> Records shown
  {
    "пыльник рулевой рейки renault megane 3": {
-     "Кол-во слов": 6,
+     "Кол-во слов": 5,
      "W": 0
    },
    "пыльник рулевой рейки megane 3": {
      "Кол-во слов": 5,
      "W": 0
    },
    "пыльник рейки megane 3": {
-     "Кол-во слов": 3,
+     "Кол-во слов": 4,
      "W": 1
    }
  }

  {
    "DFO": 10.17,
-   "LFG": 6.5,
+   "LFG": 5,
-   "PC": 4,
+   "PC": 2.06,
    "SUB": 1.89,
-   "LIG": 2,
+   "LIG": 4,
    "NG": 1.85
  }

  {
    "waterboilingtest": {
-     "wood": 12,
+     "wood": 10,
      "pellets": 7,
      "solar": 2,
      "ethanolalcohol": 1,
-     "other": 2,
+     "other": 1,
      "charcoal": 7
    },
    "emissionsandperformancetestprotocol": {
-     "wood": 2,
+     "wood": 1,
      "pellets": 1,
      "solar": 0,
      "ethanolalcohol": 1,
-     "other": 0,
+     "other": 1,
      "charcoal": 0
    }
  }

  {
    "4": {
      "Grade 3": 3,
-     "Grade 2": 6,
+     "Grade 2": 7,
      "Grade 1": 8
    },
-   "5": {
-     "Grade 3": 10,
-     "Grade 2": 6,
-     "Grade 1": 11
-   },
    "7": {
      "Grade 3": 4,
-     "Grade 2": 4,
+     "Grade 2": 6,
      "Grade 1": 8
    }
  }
---
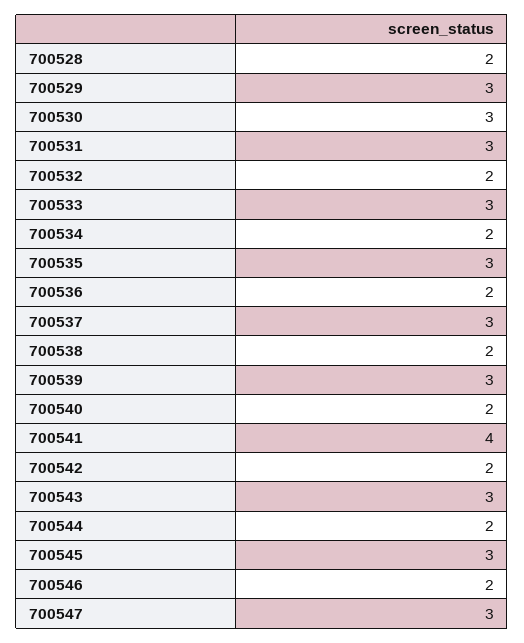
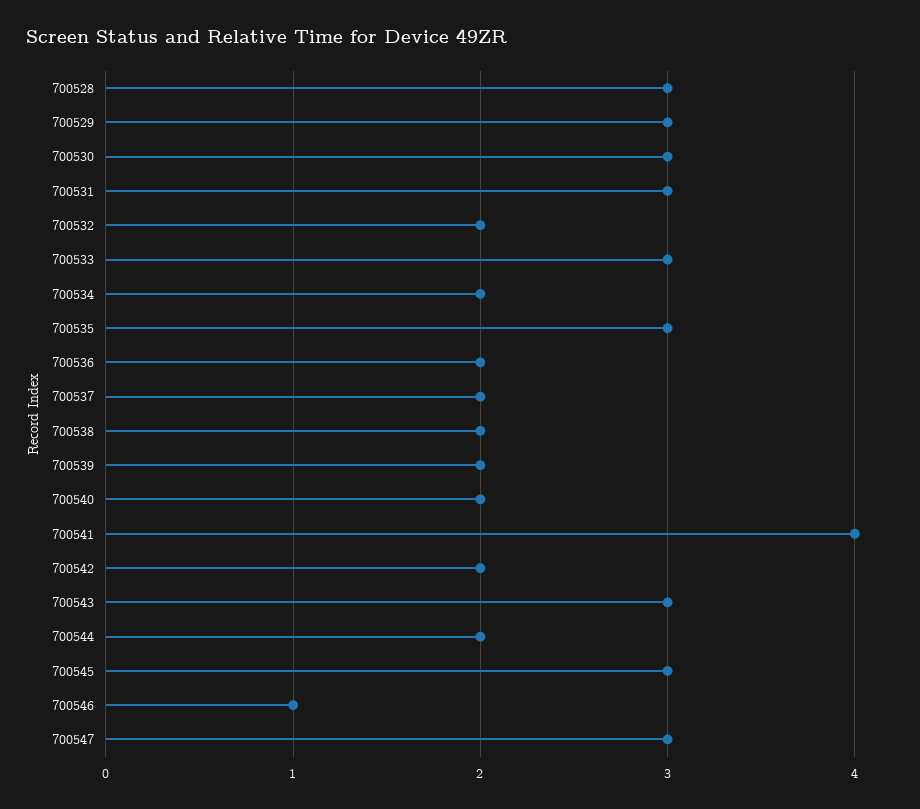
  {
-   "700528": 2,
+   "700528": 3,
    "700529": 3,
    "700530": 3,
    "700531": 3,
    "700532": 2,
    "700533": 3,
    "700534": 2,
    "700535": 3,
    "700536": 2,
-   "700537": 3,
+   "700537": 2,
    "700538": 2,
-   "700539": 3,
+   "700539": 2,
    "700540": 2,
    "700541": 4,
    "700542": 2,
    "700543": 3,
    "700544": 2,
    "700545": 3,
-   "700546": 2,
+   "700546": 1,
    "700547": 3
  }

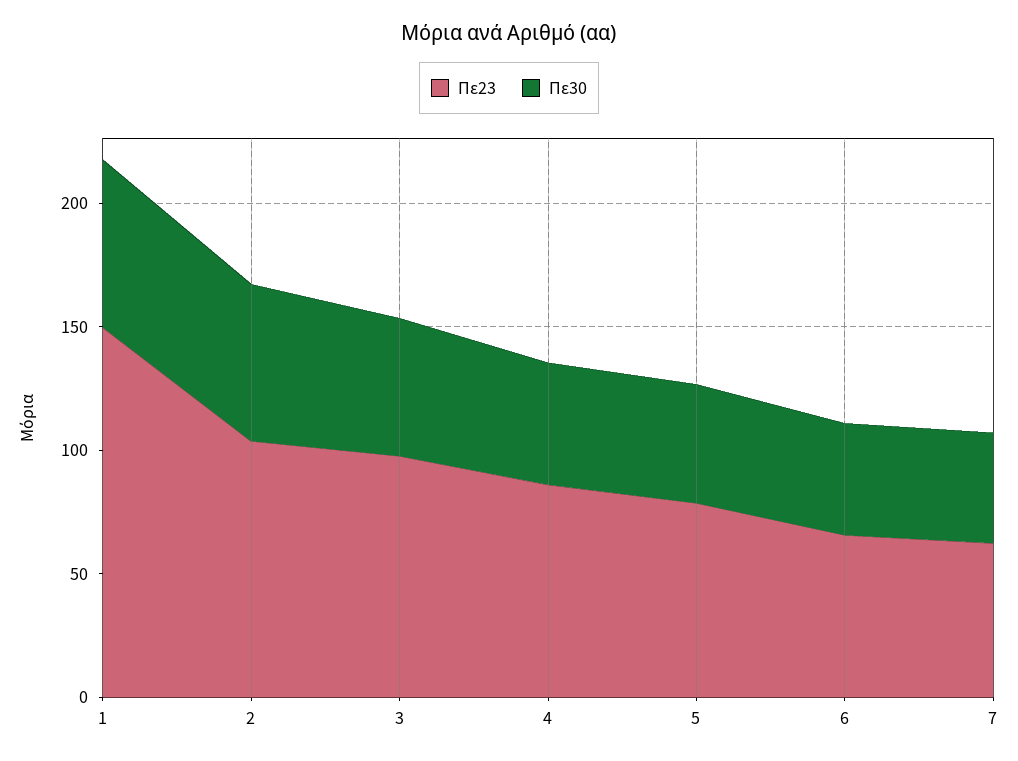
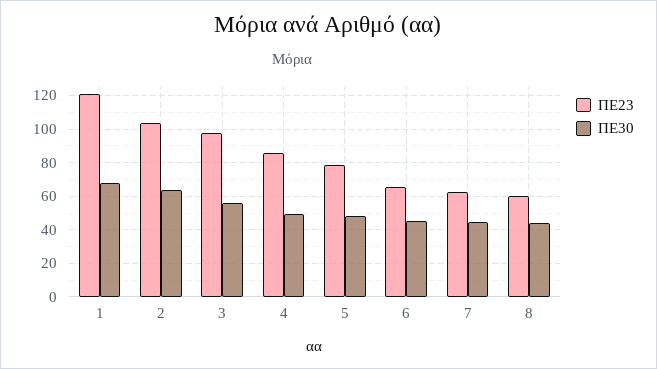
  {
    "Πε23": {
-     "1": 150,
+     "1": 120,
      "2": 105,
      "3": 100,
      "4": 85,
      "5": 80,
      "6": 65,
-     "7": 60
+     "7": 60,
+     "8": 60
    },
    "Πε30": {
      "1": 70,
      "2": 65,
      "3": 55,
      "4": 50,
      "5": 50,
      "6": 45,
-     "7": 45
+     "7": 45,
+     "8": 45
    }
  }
* * *
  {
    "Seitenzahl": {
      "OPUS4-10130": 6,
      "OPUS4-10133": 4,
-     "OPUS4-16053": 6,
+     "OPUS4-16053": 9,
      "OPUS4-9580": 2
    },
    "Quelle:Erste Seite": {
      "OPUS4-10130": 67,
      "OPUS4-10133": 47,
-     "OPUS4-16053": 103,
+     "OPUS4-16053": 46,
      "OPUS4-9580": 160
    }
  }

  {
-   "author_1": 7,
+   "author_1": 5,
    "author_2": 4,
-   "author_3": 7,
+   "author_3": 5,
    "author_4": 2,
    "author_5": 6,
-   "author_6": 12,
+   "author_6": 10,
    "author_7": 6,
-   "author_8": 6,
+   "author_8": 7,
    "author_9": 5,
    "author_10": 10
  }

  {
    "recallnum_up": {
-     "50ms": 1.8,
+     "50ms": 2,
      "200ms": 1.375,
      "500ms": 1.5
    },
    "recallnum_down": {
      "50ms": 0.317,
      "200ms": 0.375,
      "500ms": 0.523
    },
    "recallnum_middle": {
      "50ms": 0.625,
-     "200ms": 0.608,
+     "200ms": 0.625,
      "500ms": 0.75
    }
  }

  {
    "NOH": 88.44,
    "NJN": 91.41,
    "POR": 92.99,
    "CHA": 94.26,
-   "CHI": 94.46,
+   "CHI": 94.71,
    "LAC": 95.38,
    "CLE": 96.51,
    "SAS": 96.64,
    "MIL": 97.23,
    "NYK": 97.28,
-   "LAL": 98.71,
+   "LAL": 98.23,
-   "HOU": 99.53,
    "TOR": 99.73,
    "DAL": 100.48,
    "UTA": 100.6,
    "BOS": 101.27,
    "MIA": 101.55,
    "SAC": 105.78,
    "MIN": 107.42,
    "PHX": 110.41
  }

> What you are asked to do
Spot the lines above that mention "Grade" and copy them.

> Answer below
      "Grade 3": 3,
-     "Grade 2": 6,
+     "Grade 2": 7,
      "Grade 1": 8
-     "Grade 3": 10,
-     "Grade 2": 6,
-     "Grade 1": 11
      "Grade 3": 4,
-     "Grade 2": 4,
+     "Grade 2": 6,
      "Grade 1": 8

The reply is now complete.